Eaton Vance Lands Approval for Non-Transparent ETF

Eaton Vance’s (NYSE: EV) Eaton Vance Asset Management Thursday gained approval from the Securities and Exchange Commission for exchange-traded managed funds (ETMFs), a type of exchange traded product that does not disclose its holdings on a daily basis as most passively managed ETFs do.

The SEC’s decision to allow Eaton Vance to proceed with ETMFs is a reversal from the Commission’s October rejection of applications by Precidian ETFs Trust and Spruce ETF Trust, a unit of BlackRock (NYSE: BLK), to offer active non-transparent ETFs. [SEC Rebukes Active Non-Transparent ETFs]

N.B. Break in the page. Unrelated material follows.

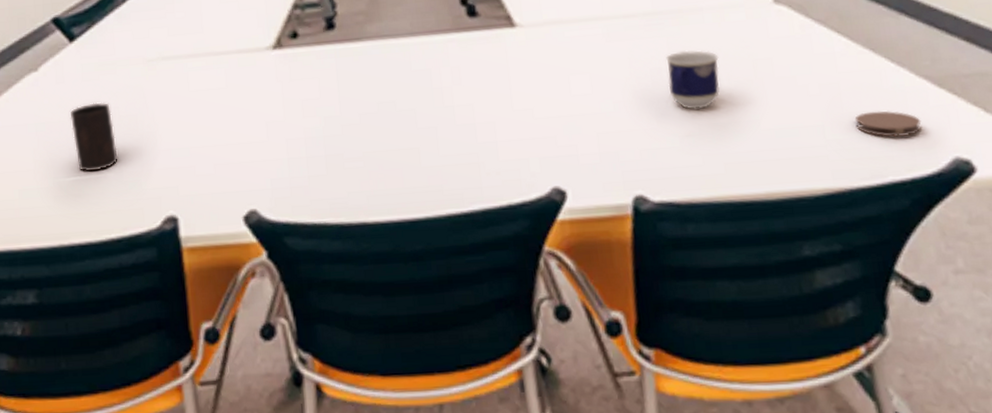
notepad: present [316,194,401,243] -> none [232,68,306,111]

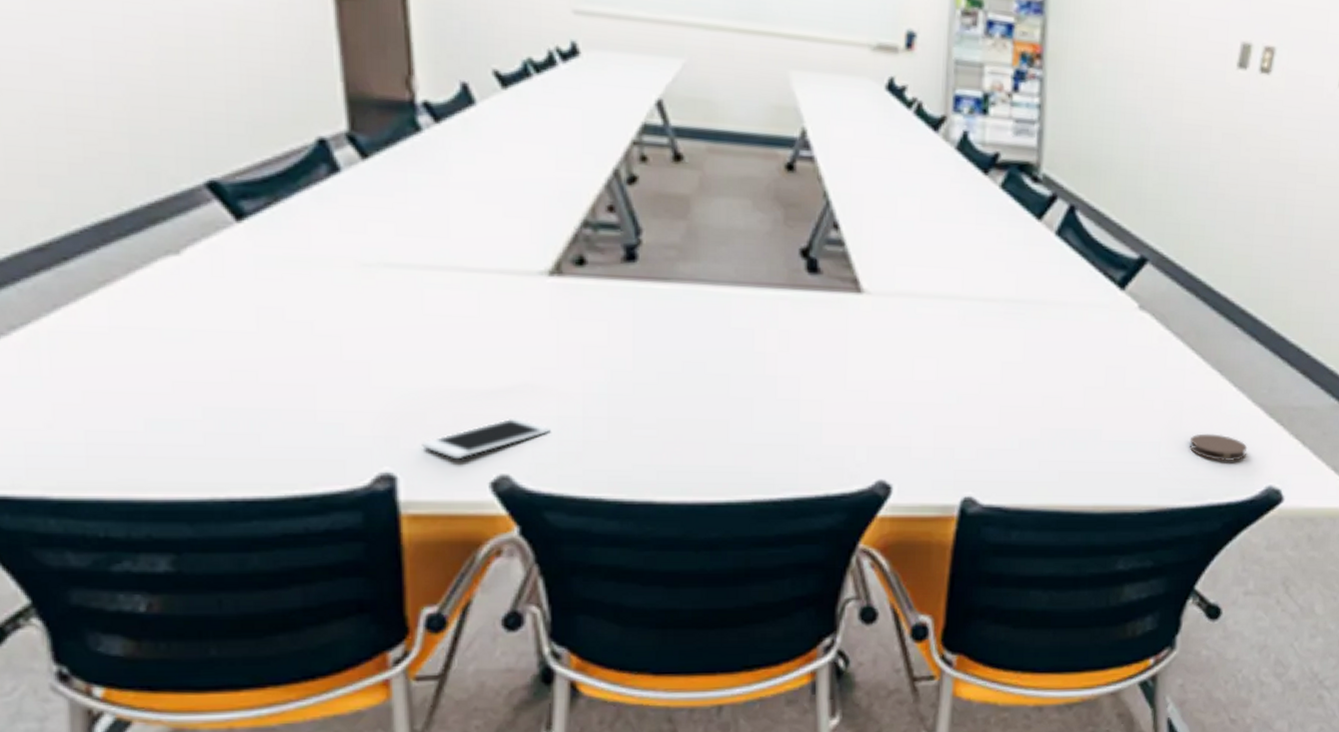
cup: present [70,102,118,171] -> none [233,311,309,405]
cell phone: none [194,163,284,201] -> present [422,417,551,460]
cup: present [666,50,719,110] -> none [1018,346,1074,412]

The sticking point for the SEC with the Precidian and BlackRock products was the proposed fashion in which those would have traded, if they had come to life. “The difference in Eaton Vance’s fund structure appears to be in the way fund shares will trade, which was a concern in the other company filings,” reports Kirsten Grind for the Wall Street Journal, citing Eaton Vance.

Eaton Vance’s ETMFs would allow for a scenario where market makers would buy or sell shares based on the so-called proxy price that represents the fund’s end-of-day net asset value or NAV-based trading.

The Eaton Vance ETMFs will trade under the NextShares brand.